УСЛОВИЯ ЗАДАНИЯ -> Поясните по фрагменту текста, зачем Александр Ленуар основал Музей французских памятников. Уложитесь в одно–три предложения.

ФРАГМЕНТ ТЕКСТА ->

В 1792 году Лувр был преобразован в музей для народа. Возражая против идеи общего для всех прошлого, писатель Франсуа Рене де Шатобриан утверждал, что собранные таким образом произведения искусства «уже ничего не говорят ни уму, ни сердцу». Когда несколько лет спустя французский художник и антиквар Александр Ленуар основал Музей французских памятников в надежде сохранить статуи и каменную кладку особняков и монастырей, дворцов и церквей, разграбленных революцией, Шатобриан презрительно отзывался о музее как о «скоплении развалин и надгробий из разных веков, собранных без складу и ладу в монастыре Малых Августинцев»[541]. Однако и в большом мире, и в маленьком мирке частных коллекционеров руин прошлого к критическим словам Шатобриана никто прислушиваться не стал.

ЗАПИСАННЫЕ ДАННЫЕ ->
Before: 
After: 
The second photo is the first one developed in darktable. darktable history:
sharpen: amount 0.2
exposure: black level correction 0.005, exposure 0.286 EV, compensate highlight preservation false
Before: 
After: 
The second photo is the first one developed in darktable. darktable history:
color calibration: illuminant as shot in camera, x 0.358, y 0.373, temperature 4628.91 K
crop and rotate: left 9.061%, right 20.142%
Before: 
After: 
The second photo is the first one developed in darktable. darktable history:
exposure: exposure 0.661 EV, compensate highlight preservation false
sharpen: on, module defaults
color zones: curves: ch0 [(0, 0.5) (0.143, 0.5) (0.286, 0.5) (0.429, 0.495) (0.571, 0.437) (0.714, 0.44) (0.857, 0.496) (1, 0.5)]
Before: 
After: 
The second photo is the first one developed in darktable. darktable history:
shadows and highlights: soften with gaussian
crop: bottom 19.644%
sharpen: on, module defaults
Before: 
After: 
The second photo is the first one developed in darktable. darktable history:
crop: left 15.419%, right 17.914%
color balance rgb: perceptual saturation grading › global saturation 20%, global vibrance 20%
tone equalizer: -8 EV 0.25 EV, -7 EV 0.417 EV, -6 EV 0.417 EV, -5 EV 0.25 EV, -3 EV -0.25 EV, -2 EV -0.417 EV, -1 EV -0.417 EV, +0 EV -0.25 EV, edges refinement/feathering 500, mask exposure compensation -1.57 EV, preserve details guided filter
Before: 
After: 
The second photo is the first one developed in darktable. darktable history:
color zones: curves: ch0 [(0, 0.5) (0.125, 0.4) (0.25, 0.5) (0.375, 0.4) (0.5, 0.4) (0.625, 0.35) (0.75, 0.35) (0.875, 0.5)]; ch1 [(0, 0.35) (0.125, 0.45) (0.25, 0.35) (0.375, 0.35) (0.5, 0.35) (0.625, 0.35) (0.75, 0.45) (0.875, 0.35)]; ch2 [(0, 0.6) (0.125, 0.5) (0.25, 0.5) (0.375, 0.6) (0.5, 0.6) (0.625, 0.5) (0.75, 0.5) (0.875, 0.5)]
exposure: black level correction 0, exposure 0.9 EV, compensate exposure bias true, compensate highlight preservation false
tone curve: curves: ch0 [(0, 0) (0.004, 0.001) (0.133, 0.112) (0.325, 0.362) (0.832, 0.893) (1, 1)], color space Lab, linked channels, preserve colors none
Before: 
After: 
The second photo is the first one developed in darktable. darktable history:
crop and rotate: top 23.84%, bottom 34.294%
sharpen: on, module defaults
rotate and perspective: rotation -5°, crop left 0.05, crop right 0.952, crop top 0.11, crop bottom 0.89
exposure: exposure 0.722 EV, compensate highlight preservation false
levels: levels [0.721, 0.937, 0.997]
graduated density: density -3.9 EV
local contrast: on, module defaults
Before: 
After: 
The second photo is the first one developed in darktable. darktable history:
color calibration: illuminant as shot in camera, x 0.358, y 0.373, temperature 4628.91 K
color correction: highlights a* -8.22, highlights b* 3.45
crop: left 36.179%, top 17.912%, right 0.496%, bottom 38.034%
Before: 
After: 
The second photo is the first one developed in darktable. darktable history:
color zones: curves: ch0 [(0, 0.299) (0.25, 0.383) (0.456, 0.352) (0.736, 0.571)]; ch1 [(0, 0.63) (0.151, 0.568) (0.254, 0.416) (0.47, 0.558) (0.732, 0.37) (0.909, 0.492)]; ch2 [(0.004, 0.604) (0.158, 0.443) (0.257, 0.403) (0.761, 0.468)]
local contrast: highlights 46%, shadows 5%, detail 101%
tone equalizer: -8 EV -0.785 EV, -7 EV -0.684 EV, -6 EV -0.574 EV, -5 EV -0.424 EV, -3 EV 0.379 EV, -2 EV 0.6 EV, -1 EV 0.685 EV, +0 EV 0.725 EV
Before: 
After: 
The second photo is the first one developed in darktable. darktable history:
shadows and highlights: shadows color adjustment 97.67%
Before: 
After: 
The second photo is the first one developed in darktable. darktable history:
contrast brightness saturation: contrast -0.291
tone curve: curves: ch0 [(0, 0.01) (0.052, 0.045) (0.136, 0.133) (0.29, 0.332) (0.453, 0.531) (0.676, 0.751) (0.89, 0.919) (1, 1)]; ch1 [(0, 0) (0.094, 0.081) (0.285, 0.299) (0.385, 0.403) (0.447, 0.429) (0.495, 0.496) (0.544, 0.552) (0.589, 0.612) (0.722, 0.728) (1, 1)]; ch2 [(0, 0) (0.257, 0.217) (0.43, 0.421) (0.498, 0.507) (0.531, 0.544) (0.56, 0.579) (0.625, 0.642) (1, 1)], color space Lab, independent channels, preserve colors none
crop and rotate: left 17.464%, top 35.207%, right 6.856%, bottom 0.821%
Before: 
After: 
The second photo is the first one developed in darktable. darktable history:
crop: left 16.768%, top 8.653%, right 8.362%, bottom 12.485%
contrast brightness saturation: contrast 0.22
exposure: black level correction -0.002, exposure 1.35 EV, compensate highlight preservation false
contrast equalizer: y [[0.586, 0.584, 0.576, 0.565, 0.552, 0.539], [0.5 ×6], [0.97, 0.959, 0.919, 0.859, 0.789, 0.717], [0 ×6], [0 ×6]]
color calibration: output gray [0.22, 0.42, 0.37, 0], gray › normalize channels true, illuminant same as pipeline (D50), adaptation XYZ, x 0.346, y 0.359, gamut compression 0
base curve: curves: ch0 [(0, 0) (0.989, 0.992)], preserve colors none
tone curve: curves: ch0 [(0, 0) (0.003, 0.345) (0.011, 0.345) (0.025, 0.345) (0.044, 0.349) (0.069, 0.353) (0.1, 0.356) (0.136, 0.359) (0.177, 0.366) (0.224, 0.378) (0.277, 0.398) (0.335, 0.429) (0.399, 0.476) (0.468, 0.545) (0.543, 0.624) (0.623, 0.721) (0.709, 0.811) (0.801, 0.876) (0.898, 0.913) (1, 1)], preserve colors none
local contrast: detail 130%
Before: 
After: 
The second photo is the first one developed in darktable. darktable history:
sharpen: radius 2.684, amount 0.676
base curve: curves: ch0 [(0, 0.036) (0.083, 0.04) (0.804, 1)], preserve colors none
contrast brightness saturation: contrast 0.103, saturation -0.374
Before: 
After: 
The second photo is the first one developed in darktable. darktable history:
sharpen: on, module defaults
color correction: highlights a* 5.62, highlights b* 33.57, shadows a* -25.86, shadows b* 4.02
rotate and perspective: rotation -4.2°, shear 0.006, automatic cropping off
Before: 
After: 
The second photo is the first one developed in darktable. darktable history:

ОТВЕТ НА ЗАДАНИЕ -> Ленуар основал Музей французских памятников, надеясь сохранить статуи и каменную кладку особняков и монастырей, дворцов и церквей, которые разграбила революция.